There are some emerging cross-cultural categories for understanding homelessness in an international arena. For example, supplementation homelessness, whereby an individual is homeless in response to migration, is quite different from survival homelessness, whereby individuals are homeless because they are searching for improved opportunities. Crisis homelessness, a precipitant of homelessness produced by a crisis (such as a storm, earthquake, or war) is quite different from the previous two. These categories focus more on the etiology for homelessness rather than on factors directly associated with the homeless individuals’ culture, race, or premorbid socioeconomic status.

From a global perspective, much attention is given to homeless children and adolescents, often referred to as street children.
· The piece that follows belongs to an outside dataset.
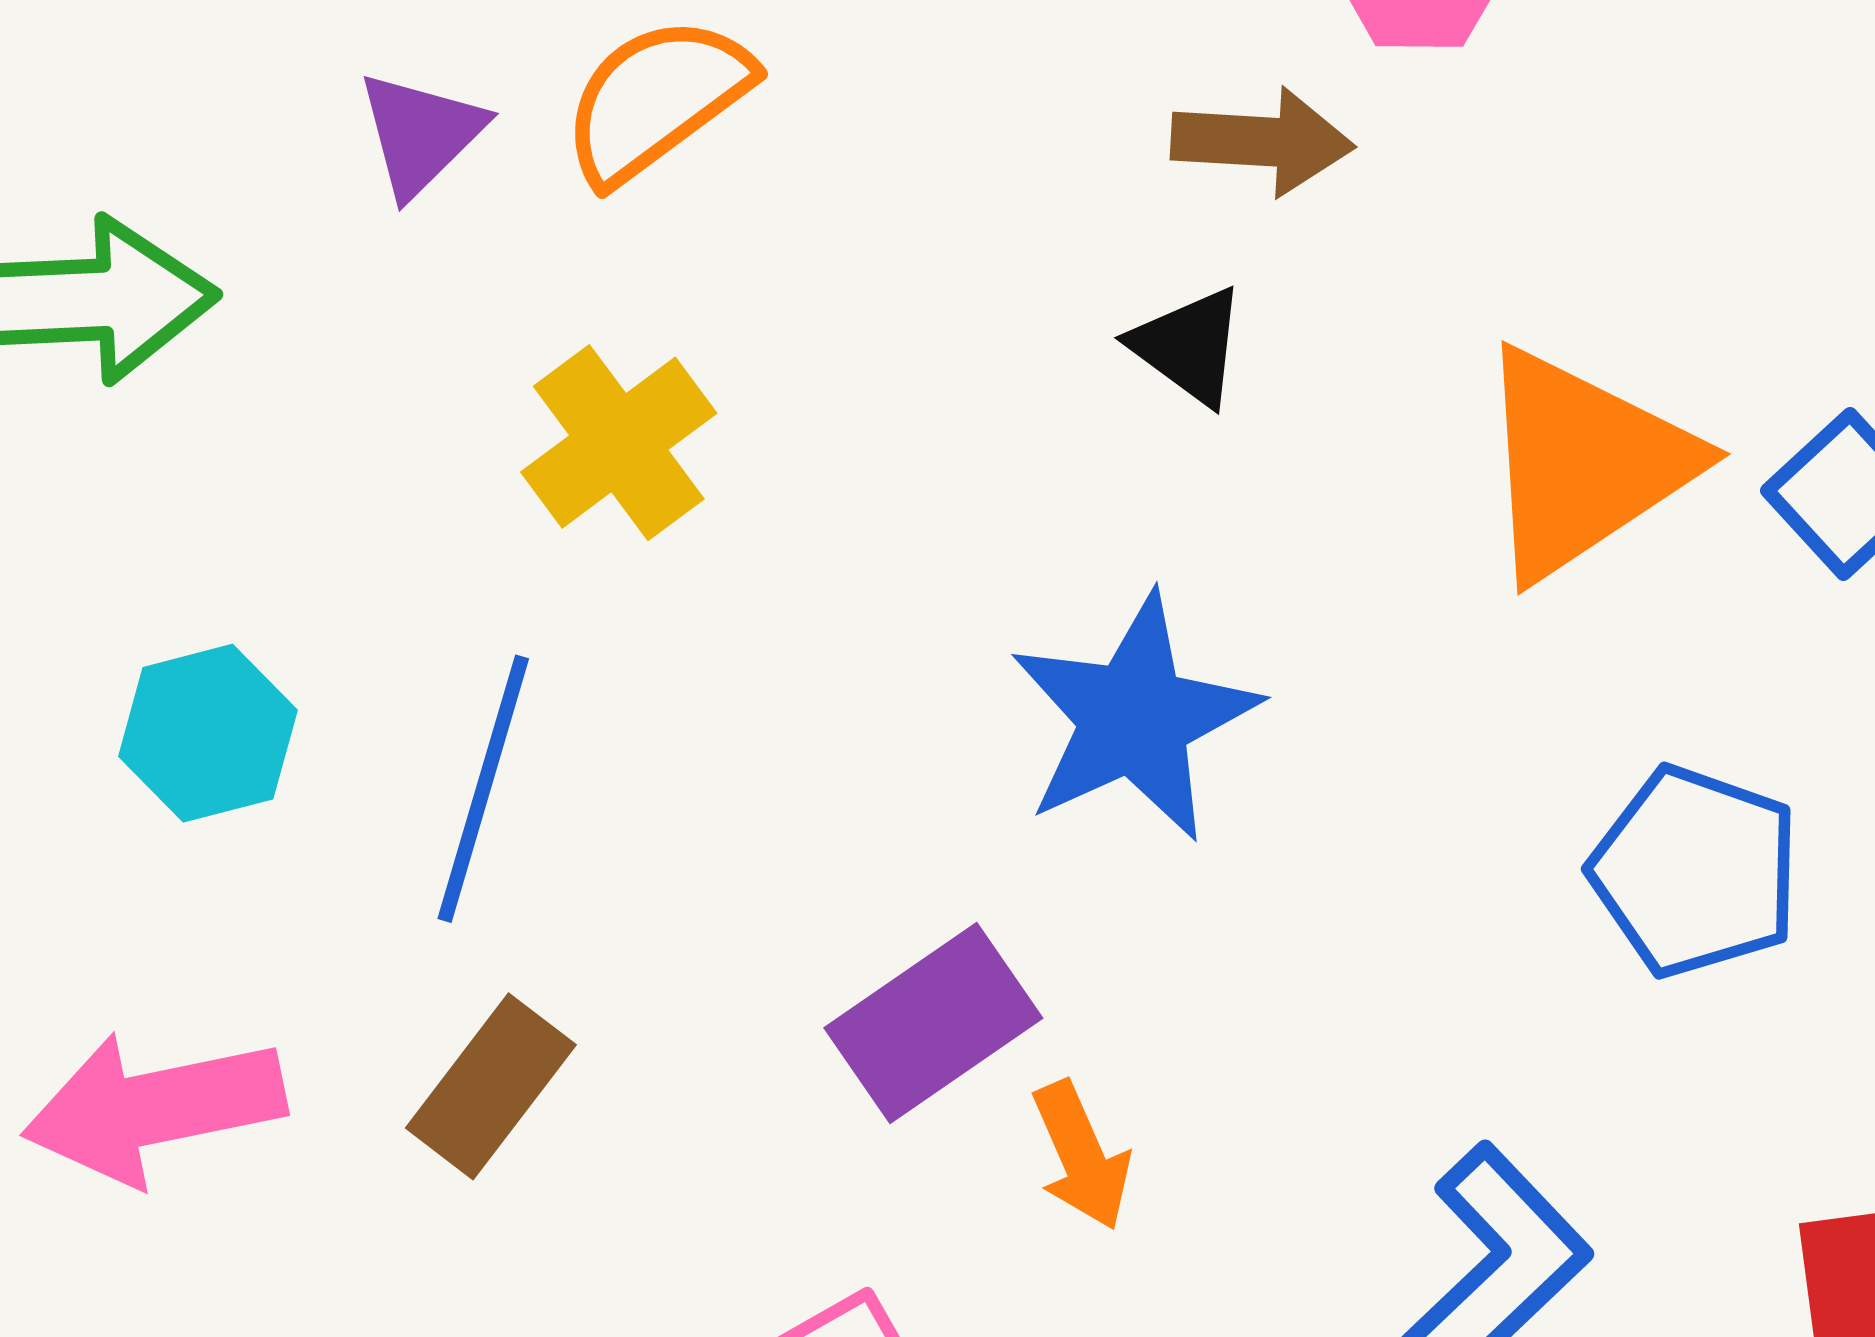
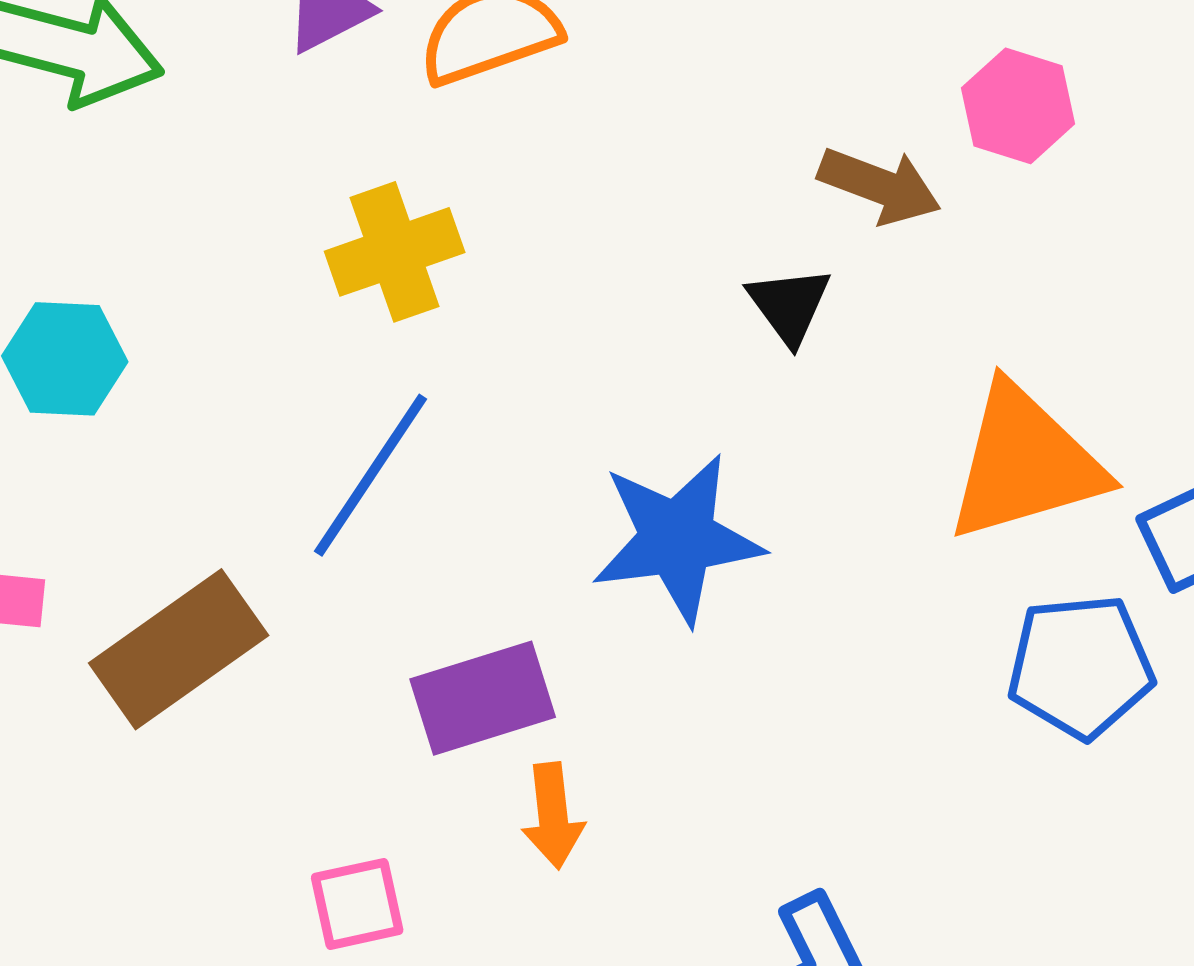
blue line: (483, 789) -> (371, 475), moved
blue pentagon: (1695, 872) -> (1081, 666), moved, turned 30
brown rectangle: (491, 1086) -> (179, 649), size x1.4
It was estimated that there were 100 million street children worldwide in 1992, with 71 million of these children working and living on the streets full-time, 23 million working and living on the streets part-time, and approximately 7 to 8 million abandoned. While street children are considered among the homeless, the literature makes clear distinctions between homeless adults and homeless children. The most accepted definition of a street child is "any girl or boy for whom the street (in the widest sense of the word, including unoccupied dwellings, wasteland, etc.) has become his or her habitual abode and/or source of livelihood; and who is inadequately protected, supervised, or directed by responsible adults" (Glasser 1994, p. 54).

Such a definition addresses characteristics in addition to physical living arrangements with a broader consideration of a child’s basic needs (that is, need for security and socialization). Similar to the various typologies used to understand global homelessness among adults, a typology has been developed by UNICEF that differentiates street children who live at home and those who do not, which is particularly relevant given that the majority of street children have some contact with their families.

Specifically the literature has found that there are experiential differences between street children who are deemed at high risk of homelessness (that is, the child spends some time in the streets), street children who are in the streets (for example, they spend most of their time in the streets, usually working), and street children who are of the streets (that is, the street is the child’s home). As with the typologies used with homeless adults, these categories may be useful in determining the level and the type of services needed.

Homelessness is an international crisis. The understanding of who is most affected and under what conditions as well as the ability to programmatically remediate the social ills that promote this condition are further limited by the national definitions that are often internally valid but not well generalized internationally.